October 23 (morning)
Most research and development efforts in the Recommender Systems field have been focused on accuracy in predicting and matching user interests. However there is a growing realization that there is more than accuracy to the practical effectiveness and added-value of recommendation. In particular, novelty and diversity have been identified as key dimensions of recommendation utility in real scenarios, and a fundamental research direction to keep making progress in the field.
Novelty is indeed essential to recommendation: in many, if not most scenarios, the whole point of recommendation is inherently linked to a notion of discovery, as recommendation makes most sense when it exposes the user to a relevant experience that she would not have found, or thought of by herself.
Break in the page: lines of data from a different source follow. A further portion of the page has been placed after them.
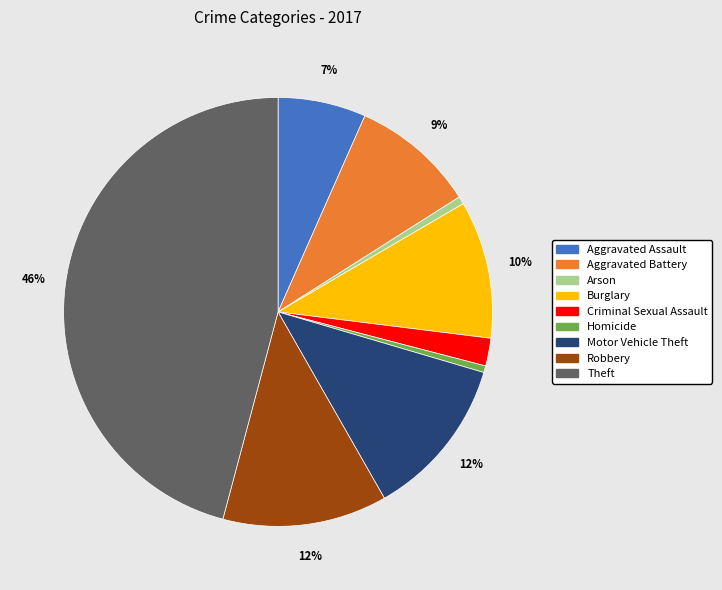

Combined, do Aggravated Battery and Criminal Sexual Assault account for over 50%?

No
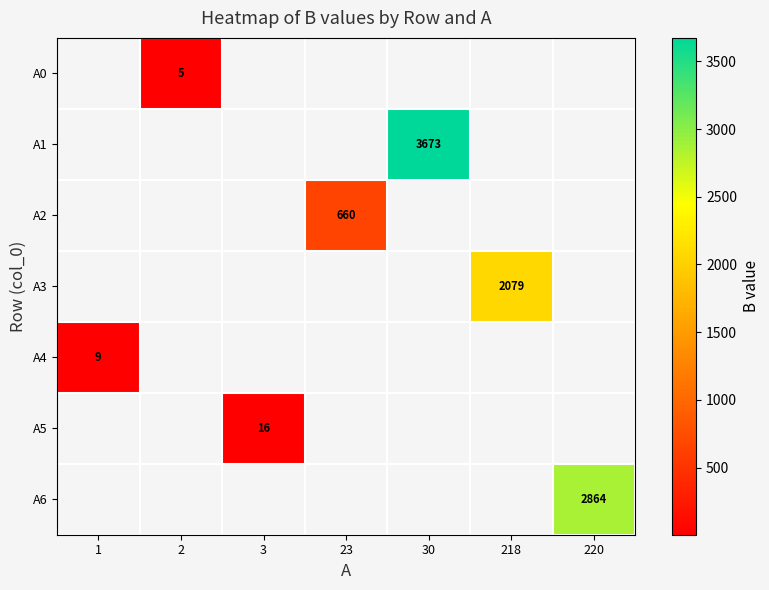

True or false: A1 has a value of 3673 at 30.

True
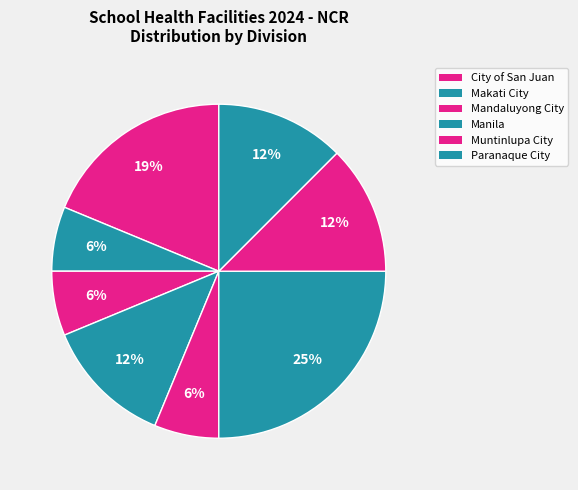

Which slice is the largest?

Paranaque City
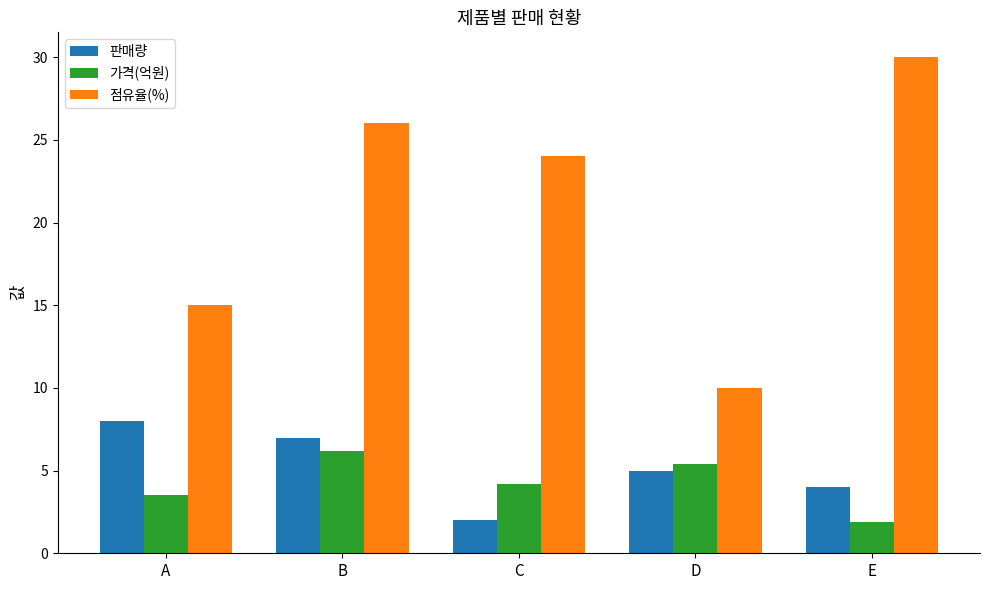

What is the average value of the 가격(억원) series?

4.2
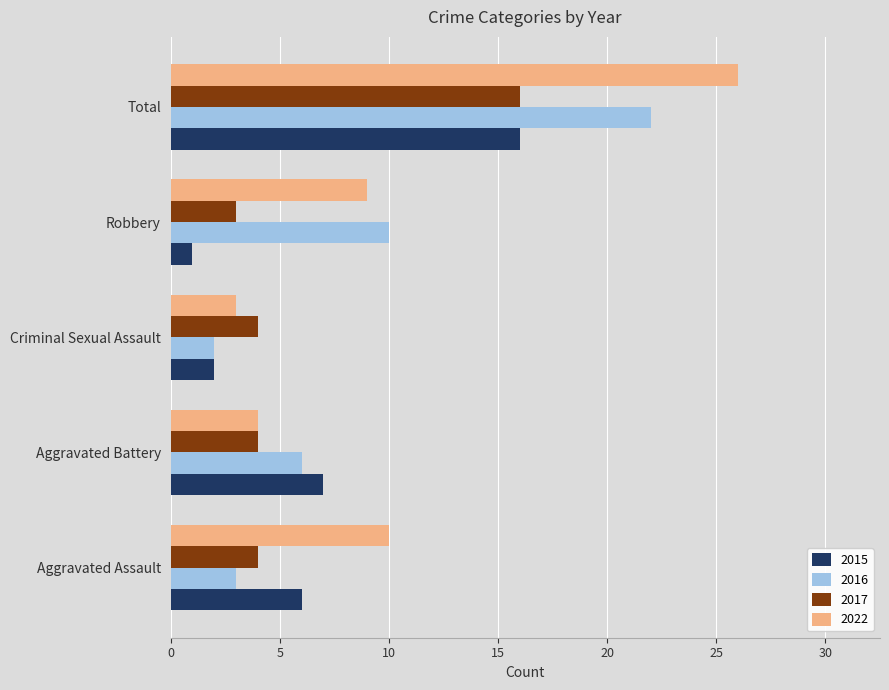

What is the difference between the highest and lowest values at Robbery?

9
Not only does a varied recommendation provide in itself for a richer user experience. Given the inherent uncertainty in user interest prediction, avoiding a too narrow array of choice is generally a good approach to enhance the chances that the user is pleased by at least some recommended item. Sales diversity may enhance businesses as well, leveraging revenues from market niches. The challenge is to enhance these aspects while still delivering quality and achieving a fair match of the user's interests.
DiveRS 2011 aims to gather researchers and practitioners interested in the role of novelty and diversity in recommender systems, in a forum where participants can discuss problems, exchange ideas, and find opportunities for collaboration. The workshop seeks to advance towards a better understanding of what novelty and diversity are, how they can improve the effectiveness of recommendation methods and the utility of their outputs. We aim to identify open problems, relevant research directions, and opportunities for innovation in the recommendation business in this area.
October 23 (afternoon)
Research on "human-recommender interaction" is scarce. Algorithm optimization and off-line testing using measures like RMSE are dominant topics in the RecSys community, but theorizing about consumer decision processes and measuring user satisfaction in online tests is less common. Researchers in marketing and decision-making have been investigating consumer choice processes in great detail, but only sparingly put this knowledge to use in technological applications. Human-computer interaction has been focusing on the usability of interfaces for ages, but does not seem to link research on consumer choice and recommender system interfaces.
During RecSys 2010, we organized the first UCERSTI workshop to bridge these gaps. Two keynote speeches, 7 accepted papers and a lively panel discussion introduced the visitors of RecSys 2010 to the field of human-recommender interaction. By means of UCERSTI 2 we hope to further strengthen the bonds between these researchers, to exchange new experiences, and meet and interest other new researchers working on user-centric research in recommender systems. The proposed format will be a half-day workshop with paper and poster presentations, an invited talk and a plenary discussion.